I’d note that Leon Wieseltier states in his book Kaddish that his father was a Jabotinskyite. And my impression is that Wieseltier’s own views on Israel are unreconstructed, or have a factional air about them. Marty Peretz’s intellectual activities also have a paternal quality. He has nurtured god knows how many important journalists, and before each one leaves the factory, or before it even gets to the factory, he stamps him (I don’t think there’ve been many girls) with a Star of David.
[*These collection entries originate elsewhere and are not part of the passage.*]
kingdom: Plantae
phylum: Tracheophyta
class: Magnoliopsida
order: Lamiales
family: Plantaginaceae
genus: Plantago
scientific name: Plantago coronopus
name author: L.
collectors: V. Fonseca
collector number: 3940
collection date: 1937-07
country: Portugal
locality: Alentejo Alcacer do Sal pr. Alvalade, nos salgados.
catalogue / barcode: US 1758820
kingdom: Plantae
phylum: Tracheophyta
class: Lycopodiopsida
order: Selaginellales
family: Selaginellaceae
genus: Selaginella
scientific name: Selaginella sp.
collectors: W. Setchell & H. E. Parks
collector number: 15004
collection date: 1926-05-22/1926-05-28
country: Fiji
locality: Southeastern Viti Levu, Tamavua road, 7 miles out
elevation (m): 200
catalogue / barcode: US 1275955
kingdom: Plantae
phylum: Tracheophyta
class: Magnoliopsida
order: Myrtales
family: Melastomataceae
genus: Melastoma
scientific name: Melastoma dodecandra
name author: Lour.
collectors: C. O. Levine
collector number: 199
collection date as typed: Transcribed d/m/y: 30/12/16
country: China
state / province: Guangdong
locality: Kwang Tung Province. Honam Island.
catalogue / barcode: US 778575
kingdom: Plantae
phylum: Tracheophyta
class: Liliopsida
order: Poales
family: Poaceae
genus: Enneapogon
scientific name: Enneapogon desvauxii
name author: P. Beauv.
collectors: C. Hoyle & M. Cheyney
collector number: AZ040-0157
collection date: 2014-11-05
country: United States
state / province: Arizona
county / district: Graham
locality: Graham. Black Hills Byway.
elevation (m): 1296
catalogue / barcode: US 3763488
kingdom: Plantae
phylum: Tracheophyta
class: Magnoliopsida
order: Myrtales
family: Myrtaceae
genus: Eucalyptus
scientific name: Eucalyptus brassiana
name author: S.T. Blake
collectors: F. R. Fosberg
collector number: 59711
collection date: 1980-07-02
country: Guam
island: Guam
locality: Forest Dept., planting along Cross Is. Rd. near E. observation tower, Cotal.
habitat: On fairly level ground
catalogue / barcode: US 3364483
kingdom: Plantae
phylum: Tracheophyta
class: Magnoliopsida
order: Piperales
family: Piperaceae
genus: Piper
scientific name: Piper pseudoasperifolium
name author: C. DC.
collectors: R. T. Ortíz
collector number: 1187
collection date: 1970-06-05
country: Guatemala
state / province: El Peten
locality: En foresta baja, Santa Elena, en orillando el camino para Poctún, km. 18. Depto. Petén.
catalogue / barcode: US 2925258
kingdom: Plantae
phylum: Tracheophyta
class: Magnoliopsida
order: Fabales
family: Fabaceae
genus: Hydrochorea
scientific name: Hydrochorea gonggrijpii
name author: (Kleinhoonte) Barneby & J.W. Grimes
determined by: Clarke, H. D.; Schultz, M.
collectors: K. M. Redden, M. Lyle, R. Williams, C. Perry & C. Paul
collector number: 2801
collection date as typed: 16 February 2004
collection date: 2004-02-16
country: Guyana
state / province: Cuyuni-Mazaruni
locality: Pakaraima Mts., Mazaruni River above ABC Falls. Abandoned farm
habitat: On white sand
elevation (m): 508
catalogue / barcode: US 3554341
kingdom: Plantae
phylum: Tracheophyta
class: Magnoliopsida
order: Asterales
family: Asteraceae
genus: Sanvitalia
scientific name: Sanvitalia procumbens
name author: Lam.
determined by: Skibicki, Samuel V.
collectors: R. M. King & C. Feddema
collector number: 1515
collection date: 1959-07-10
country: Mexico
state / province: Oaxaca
And here is my friend Jack Ross reflecting on his political education on dad’s knee:
For many years I felt something very similar [to young Daniel Feith’s ideological obedience to his father] in my relationship to my
own father, carrying on his factional stand against the evolving
neocons in YPSL (Young People’s Socialist League). The ironies of this abound. Only because of his
passion about the neocons did I ever evolve into something roughly
resembling a paleo (though I had old right-populist leanings from the
moment I became something other than an unthinking Clintonite, about
the time I turned 16), but on the other hand I imbibed from him a
left-factional understanding of neoconservatism which I think is vital
to understanding it and which I doubt I could ever have gotten
anywhere, nor from anyone, else. [Weiss emphasis]But unlike Bill Kristol,
John Podhoretz, and Daniel Feith, I broke out of it, at the very least
to the point where it defined me and my politics. The turning point
was probably about the time I moved to New York when I realized how off
the rails my father’s beloved Dissent Magazine is. (My sense is that rather than being just
one step behind Marty Peretz, they are going the way of Partisan Review,
which is to cease being about anything relevant to the world around
them until they finally die). I think my father may have come to
recognize it to a point, but in short, while I don’t buy his spiel
about a “democratic left” anymore, there is undoubtedly more than
something of him in me in my enthusiasm for the rise of such populist
Democrats as Jim Webb and Bob Conley. Essentially, anyone who knows us both will tell you that my father and I are so different and yet so alike.
That’s endearing. I italicized Jack’s line about left-factional politics because I watched Eric Breindel doing it at Harvard, and was stunned. I’d never seen such obedience before. And lo, he soon became a neocon.